* **Problems**
a) According to the essay on keeping sources out of fiction, what do readers want to luxuriate inside?
b) From the essay on keeping sources out of fiction, quote the part that opens with the words containing "In fiction, it’s" and closes with "pop that bubble.".

## START Selected extract

Years ago I went to hear a singer-songwriter whose songs were darkly eccentric and her stage presence full of mystery.
If she had sung her songs without comment, I would have been the first to worship at her temple. But instead she explained how each song came about, sometimes AFTER singing it, with a few remarks, in monotone, about its source–an item in the New York Times, a phrase her grandma used to use, a cute remark by her toddler, etc. She had a great talent, but undercut it with trivial patter, shrinking her songs down to the level of everyday banality.
Is there advice here for the novelist? Yes: Keep your sources, whatever they are, outside the boundaries of your dust jacket.
In fiction, it’s the illusion that counts. Your reader hasn’t come to you for news about YOUR life (harsh, but true), nor for revelations about the everyday details of your creative process, your research, or your overarching intention. They want to luxuriate inside the bubble of a good story. And they don’t want anything to pop that bubble.

## END Selected extract
## START Information provided

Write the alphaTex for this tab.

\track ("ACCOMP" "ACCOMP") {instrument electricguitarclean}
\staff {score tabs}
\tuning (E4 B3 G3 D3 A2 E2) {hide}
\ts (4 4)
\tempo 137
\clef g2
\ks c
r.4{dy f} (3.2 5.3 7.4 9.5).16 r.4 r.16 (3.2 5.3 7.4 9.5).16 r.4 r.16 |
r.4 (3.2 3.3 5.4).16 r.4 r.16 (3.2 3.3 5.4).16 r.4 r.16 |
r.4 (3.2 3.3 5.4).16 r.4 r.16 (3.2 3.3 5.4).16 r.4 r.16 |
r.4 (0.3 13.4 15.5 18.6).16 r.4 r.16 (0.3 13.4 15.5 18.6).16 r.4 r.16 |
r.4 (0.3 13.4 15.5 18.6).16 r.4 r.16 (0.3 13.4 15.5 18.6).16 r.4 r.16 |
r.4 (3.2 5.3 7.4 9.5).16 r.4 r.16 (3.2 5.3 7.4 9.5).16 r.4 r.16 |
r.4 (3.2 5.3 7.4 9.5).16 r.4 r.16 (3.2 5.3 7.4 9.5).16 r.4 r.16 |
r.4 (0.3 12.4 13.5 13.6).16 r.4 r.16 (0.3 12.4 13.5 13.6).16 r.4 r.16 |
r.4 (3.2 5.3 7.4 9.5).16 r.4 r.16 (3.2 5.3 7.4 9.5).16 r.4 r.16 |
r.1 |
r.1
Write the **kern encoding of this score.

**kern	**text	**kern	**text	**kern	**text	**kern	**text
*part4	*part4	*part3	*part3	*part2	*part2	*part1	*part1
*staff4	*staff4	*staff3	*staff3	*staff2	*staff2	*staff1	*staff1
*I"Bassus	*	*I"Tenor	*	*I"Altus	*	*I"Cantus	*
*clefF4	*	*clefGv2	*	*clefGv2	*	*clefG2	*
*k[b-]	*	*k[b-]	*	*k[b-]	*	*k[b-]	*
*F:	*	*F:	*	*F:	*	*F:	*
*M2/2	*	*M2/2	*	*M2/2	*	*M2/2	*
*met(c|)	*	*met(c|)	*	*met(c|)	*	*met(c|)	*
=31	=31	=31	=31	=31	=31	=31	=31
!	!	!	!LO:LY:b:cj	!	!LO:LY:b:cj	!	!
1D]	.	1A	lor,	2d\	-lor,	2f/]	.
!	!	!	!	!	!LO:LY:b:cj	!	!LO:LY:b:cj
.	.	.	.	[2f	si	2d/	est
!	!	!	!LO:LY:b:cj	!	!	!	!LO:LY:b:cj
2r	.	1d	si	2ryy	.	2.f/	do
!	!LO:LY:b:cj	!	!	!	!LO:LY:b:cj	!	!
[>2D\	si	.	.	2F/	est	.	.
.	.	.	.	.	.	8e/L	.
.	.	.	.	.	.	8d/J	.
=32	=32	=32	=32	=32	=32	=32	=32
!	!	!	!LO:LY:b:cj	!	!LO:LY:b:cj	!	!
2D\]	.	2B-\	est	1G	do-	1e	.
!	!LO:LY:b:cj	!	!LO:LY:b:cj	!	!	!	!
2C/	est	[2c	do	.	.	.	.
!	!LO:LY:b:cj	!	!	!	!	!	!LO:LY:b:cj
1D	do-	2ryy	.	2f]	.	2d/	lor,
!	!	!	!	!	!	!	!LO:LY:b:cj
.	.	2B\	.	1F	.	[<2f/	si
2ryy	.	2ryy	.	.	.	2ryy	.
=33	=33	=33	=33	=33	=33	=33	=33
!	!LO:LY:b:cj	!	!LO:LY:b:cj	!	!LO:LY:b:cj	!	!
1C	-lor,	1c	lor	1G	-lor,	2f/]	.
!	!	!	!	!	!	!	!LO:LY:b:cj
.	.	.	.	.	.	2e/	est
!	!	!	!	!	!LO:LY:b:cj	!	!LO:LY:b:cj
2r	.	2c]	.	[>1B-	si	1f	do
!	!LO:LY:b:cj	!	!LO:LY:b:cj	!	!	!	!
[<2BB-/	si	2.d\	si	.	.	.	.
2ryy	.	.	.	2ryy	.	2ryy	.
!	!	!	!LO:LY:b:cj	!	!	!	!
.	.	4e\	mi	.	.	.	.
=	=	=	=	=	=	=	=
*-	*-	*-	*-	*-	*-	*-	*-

## END Information provided

* **Answer set**
a) The bubble of a good story.

b)
In fiction, it’s the illusion that counts. Your reader hasn’t come to you for news about YOUR life (harsh, but true), nor for revelations about the everyday details of your creative process, your research, or your overarching intention. They want to luxuriate inside the bubble of a good story. And they don’t want anything to pop that bubble.